(285e) Multiscale Multiobjective Systems Analysis (MIMOSA): An Advanced Metabolic Modeling Framework for Complex Systems

Photosynthetic microorganisms have the potential to be a renewable source of a wide variety of fuels and chemicals. Unfortunately, their potential has not yet been realized due to the complexity of these organisms and a general lack of tools when compared to the premiere model organisms such as E. coli and yeast. One tool that has proven extremely effective in production strain design is metabolic modeling but unfortunately, current metabolic modeling approaches are not able to accurately predict carbon fluxes in photosynthetic microorganisms because they are overly simplistic, rely on a single objective function (such as maximize biomass), and do not account for environmental effects such as light limitations or nutrient diffusion.

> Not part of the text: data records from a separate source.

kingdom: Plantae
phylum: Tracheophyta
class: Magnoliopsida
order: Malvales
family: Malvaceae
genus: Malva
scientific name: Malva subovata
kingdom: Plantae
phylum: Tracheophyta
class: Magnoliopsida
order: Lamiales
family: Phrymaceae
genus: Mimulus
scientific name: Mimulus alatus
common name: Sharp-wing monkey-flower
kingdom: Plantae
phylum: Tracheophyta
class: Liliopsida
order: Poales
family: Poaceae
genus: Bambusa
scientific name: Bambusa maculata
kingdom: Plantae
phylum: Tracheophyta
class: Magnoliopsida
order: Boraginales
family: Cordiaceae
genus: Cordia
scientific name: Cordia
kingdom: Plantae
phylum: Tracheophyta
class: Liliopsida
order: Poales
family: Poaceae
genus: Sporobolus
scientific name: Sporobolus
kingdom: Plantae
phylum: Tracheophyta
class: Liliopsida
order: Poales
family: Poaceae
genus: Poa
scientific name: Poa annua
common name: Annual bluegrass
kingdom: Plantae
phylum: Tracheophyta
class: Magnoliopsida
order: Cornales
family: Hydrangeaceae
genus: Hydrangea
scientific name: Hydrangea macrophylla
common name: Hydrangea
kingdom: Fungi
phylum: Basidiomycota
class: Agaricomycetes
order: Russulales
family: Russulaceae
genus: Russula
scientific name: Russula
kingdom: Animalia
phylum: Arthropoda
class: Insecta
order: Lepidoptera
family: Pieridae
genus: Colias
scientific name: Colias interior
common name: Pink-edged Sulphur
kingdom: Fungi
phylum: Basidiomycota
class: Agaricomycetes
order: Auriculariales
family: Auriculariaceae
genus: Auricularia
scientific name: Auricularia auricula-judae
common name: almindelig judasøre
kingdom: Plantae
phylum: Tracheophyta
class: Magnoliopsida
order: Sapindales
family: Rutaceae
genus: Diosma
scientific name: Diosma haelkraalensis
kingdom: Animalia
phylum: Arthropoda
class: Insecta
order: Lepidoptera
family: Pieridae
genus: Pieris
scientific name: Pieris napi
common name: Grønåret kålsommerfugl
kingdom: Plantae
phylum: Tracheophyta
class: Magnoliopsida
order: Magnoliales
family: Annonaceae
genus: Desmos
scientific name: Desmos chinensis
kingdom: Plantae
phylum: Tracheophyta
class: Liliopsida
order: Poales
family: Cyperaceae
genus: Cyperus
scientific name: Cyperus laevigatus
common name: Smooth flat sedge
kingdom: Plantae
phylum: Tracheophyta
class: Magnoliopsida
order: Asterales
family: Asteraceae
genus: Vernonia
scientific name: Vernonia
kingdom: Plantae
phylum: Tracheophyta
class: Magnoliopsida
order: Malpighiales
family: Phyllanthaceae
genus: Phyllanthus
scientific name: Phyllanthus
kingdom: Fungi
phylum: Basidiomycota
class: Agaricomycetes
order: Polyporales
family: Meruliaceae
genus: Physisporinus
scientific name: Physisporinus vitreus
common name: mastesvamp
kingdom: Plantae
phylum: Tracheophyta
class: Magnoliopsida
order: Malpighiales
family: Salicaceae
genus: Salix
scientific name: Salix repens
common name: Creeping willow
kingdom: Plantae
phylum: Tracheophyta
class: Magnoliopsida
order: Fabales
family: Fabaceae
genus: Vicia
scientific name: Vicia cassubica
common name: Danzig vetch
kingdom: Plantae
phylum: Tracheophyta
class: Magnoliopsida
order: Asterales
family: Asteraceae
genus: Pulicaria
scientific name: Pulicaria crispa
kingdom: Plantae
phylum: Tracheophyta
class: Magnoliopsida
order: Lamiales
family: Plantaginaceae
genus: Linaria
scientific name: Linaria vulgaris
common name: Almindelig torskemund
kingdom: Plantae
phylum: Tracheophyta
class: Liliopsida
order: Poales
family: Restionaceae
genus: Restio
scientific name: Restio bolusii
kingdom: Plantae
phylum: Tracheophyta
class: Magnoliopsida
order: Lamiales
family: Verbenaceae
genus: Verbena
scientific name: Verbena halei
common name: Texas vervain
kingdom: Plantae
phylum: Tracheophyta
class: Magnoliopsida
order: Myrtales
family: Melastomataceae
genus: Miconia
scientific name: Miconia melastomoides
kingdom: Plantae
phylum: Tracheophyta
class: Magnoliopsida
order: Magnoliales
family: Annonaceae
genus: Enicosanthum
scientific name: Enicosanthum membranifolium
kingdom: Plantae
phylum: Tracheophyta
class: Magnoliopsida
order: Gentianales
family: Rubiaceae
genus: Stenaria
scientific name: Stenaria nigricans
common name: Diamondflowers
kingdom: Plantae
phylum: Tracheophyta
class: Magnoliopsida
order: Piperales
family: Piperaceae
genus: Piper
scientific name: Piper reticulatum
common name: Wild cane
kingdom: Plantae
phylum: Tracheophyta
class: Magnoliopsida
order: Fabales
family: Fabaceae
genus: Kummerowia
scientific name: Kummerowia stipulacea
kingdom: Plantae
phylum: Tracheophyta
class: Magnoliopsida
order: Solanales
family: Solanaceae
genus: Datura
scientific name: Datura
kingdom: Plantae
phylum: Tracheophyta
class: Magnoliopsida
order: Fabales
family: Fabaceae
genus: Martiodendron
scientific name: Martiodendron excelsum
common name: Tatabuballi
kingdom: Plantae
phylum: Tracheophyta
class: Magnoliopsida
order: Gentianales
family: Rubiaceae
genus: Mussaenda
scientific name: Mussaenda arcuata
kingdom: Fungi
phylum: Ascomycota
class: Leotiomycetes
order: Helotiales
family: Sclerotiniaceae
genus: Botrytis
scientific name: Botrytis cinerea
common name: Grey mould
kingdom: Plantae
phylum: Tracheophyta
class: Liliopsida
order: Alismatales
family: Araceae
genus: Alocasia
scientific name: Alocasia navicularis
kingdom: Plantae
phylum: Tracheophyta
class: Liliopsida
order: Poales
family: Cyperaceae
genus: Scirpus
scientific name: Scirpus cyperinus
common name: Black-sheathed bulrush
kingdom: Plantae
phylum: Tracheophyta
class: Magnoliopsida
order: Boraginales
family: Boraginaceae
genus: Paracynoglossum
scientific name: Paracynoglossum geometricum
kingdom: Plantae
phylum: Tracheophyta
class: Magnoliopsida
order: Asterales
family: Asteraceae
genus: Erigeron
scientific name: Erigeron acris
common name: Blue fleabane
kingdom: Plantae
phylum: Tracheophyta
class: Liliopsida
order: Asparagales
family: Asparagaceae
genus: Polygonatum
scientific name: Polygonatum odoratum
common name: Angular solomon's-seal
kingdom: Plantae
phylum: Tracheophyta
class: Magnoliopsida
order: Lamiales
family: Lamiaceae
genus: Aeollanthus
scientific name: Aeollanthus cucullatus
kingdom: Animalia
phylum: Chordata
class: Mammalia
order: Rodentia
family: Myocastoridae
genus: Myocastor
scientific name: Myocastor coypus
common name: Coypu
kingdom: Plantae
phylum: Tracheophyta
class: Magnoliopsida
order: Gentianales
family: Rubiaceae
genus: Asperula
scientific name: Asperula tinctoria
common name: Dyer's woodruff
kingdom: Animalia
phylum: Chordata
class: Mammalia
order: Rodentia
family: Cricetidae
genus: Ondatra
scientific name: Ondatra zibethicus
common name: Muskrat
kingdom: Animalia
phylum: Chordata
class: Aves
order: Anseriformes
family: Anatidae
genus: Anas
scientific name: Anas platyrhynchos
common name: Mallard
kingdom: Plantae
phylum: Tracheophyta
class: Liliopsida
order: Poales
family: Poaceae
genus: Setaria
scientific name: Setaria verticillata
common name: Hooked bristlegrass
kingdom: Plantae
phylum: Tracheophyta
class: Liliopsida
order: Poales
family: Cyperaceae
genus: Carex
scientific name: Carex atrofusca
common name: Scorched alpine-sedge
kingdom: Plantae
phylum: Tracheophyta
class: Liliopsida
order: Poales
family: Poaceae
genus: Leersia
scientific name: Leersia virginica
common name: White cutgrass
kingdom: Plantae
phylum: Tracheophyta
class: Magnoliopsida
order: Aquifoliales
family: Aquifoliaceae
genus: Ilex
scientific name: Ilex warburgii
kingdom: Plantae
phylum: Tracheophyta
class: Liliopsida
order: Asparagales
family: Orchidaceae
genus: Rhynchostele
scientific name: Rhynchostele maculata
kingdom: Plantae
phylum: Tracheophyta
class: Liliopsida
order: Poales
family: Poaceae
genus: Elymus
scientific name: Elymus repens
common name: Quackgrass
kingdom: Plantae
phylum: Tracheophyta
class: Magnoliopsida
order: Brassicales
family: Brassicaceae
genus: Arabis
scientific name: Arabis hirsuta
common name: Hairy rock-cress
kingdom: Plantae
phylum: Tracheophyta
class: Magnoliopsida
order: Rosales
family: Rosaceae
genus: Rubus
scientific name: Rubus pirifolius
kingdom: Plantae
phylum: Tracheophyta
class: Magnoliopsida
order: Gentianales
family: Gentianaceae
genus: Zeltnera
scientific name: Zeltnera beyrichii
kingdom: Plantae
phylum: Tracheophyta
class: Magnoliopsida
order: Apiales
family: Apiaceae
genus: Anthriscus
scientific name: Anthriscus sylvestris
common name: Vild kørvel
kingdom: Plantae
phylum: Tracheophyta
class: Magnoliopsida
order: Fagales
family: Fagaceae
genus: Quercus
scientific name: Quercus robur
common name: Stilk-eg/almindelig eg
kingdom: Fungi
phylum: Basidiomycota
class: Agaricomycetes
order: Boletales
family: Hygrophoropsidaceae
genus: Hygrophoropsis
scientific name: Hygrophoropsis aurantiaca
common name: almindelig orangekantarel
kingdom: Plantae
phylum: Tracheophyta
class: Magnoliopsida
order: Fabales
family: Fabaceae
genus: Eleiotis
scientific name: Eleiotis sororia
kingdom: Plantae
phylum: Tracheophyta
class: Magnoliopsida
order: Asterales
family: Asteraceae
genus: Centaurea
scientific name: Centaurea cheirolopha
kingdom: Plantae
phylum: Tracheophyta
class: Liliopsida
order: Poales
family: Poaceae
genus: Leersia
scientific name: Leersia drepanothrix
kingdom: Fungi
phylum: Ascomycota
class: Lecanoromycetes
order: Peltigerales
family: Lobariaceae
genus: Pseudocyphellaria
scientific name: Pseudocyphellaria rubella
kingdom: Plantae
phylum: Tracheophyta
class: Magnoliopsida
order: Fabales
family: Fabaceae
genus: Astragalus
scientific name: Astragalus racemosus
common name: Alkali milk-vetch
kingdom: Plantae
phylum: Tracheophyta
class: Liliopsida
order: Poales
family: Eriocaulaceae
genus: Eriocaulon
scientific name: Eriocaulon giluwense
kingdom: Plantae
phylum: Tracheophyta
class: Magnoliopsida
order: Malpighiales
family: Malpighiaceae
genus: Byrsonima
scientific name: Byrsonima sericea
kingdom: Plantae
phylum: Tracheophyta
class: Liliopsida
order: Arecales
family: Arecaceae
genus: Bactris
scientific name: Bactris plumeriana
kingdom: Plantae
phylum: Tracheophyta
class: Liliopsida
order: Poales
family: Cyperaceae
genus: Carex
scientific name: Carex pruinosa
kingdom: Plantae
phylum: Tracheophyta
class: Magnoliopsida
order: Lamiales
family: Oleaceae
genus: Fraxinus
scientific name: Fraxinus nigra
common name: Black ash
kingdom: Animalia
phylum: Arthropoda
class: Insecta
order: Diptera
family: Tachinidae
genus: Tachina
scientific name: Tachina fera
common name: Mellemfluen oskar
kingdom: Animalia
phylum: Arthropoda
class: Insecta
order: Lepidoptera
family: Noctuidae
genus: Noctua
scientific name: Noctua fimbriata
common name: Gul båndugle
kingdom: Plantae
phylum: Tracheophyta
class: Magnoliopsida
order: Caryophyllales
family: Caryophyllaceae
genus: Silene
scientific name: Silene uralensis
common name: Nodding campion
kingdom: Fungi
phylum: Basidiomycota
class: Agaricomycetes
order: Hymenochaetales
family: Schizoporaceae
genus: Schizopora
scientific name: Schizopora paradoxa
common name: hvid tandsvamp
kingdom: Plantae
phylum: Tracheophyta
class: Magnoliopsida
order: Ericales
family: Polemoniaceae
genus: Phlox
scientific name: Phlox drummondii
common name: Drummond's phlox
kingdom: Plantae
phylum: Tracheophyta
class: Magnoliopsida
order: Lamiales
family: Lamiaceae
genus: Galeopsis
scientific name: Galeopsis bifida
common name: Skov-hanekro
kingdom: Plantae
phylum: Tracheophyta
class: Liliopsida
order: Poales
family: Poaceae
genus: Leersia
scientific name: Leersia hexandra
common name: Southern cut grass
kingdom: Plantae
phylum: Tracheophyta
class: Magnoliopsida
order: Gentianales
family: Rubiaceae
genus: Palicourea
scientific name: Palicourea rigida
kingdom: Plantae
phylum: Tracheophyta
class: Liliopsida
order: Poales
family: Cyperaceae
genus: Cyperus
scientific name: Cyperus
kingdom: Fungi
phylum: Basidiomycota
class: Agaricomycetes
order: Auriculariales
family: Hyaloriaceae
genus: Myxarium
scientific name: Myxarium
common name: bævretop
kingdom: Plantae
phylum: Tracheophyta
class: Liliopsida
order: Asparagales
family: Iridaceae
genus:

To address these limitations, we have developed a new modeling approach, MIMOSA. MIMOSA is a multi-scale, multi-paradigm modeling approach that can track individual cells in a population, account for differences in the environment (such as nutrient or light availability) and allows for multi-objective optimization. We have used MIMOSA to investigate nutrient cycling in the marine nitrogen fixing cyanobacterium, Trichodesmium erythraeum. The ocean is an extremely nutrient deplete environment and T. erythraeum has a suite of metabolic reactions that enable nitrogen and carbon fixation and storage as well as phosphorus storage and utilization, which provides it a distinct advantage in the marine environment. Our simulations have illustrated some of the mechanisms through which cells control their environment, including the capacity to increase local concentrations of dissolved carbon up to 100% over a 12-hour light period. Integration of diffusion and cell physiology also justify the role of metabolic oxygen sequestration methods, like Mehler’s reactions, to reduce intracellular oxygen concentration and halt inhibition of nitrogenase through poisoning. It was effective in predicting when nitrogenase was limited when more energetically favorable nitrogen compounds like nitrate were available, yielding 0% to 55% inhibition of nitrogenase between 0 and 10 M NO₃^-, consistent with values reported through experimentation. Overall, the model is effective in predicting the confluence of metabolism and physiology in governing whole-population behaviors.